Adding fuel to the controversy, when this discrepancy was pointed out — by Apple co-founder Steve Wozniak, among others — no one at Apple or Goldman Sachs, the issuing financial institution, could explain why. The algorithm, it seems, was too complicated, too opaque, for the humans working there to understand.

Apple and Goldman Sachs both claimed the algorithm couldn’t be biased because it didn’t officially factor in gender. However, the effect was clear, and consumers’ faith in the application process was understandably shaken.

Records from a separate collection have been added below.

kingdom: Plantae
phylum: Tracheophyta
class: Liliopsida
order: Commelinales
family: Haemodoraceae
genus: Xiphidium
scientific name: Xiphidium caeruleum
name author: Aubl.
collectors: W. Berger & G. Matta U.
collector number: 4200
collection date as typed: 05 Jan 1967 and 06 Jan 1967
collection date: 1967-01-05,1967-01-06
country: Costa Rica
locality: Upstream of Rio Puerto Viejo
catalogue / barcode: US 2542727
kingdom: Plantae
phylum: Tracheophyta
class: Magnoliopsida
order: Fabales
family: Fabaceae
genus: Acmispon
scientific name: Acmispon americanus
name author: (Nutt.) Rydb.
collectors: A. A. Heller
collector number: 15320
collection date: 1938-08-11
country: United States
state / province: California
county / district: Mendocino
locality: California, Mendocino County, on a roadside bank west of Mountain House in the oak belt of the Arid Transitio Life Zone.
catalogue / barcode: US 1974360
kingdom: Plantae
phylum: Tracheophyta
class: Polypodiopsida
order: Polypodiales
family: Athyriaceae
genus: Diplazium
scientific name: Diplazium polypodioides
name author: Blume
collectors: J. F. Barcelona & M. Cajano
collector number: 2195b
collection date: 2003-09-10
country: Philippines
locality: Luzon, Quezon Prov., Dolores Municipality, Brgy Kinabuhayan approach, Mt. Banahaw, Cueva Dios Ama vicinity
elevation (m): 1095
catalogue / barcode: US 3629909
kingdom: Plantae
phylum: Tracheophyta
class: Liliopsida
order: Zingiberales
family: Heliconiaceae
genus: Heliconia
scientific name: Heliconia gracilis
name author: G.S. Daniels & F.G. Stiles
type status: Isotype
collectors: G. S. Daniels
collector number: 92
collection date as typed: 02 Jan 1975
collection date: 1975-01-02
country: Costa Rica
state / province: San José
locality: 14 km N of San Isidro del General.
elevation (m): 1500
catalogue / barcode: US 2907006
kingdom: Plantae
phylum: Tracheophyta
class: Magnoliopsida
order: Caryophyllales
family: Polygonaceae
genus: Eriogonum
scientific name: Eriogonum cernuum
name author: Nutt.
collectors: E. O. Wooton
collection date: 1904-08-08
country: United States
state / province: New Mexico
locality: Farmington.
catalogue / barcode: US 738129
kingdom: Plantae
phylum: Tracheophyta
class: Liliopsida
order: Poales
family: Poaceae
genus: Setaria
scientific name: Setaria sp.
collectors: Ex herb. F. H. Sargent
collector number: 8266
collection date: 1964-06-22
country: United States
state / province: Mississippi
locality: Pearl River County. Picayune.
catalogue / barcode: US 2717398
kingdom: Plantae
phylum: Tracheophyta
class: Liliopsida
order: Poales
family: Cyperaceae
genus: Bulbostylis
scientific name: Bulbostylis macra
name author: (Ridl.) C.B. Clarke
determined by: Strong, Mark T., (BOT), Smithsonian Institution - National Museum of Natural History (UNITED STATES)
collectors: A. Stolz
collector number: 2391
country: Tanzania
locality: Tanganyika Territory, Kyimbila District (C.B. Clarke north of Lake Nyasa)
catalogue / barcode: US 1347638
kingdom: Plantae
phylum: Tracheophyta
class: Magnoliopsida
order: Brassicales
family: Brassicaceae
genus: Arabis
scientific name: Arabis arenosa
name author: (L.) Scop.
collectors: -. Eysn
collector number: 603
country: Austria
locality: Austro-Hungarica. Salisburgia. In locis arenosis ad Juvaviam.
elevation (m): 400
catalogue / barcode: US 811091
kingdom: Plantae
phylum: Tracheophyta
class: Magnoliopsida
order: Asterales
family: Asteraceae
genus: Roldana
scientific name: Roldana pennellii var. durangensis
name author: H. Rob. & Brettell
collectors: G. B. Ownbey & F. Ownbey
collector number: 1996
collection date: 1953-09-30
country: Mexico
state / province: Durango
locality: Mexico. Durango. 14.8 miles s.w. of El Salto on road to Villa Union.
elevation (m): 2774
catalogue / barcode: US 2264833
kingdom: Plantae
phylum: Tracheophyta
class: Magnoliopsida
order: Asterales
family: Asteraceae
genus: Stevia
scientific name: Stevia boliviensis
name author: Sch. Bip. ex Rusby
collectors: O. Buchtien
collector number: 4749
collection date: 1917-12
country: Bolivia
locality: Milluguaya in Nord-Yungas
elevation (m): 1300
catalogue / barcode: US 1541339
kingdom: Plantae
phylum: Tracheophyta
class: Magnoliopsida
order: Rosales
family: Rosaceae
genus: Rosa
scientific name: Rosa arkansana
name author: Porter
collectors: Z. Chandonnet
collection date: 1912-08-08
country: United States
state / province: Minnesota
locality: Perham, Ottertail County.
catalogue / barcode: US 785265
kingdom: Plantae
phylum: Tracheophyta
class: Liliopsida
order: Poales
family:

“It’s all about trust,” said Mattias. “It’s about really knowing what you’re doing. Really understanding how these underlying systems work in the context of specific applications such as KYC or credit scores. Are you able to explain well enough why that output was the case?”

It’s all about trust. It’s about really knowing what you’re doing. Really understanding how these underlying systems work in the context of specific applications such as KYC or credit scores. Are you able to explain well enough why that output was the case?

Mattias Fras, Head of AI Strategy & Innovation at Nordea

The European Commission, in its Ethics Guidelines for Trustworthy Artificial Intelligence, lists transparency and accountability as critical features of ethical AI. Systems must be auditable as well as free of “unfair bias.”

“You need to have some control mechanisms to make sure you don’t violate the ethical standards of your company as well as compliance and business requirements,” Mattias continued. “And just because we can do it, should we do it, given our core values and ethical standards. I think there will be more and more focus on that and more people working on those kinds of problems.”

The paradox of AI

Here is the central paradox of AI: tasks that human beings find very difficult and time-consuming become almost effortless for AI-driven processes. Think of a hospital that uses a machine learning algorithm to analyse tissue samples to help make more accurate diagnoses. On the other hand, tasks that humans find intuitive or even instinctive remain highly problematic for machines. Think of the ability to speculate about the future.

Within Insurtech — and financial technology as a whole — success with AI requires more than just technical competence. Being creative and critical about the data sets we use as well as thoughtful about the intended and unintended consequences of our creations is vital. And it requires a human touch.

“I think the future for the insurance industry going forward — to be successful in this very data-driven landscape, you need to have a very open mindset to be able to tap into other datasets to really be competitive and successful in this,” said Henrik Allert. “And that is a sort of cultural and business mindset aspect that is going to be really important going forward.”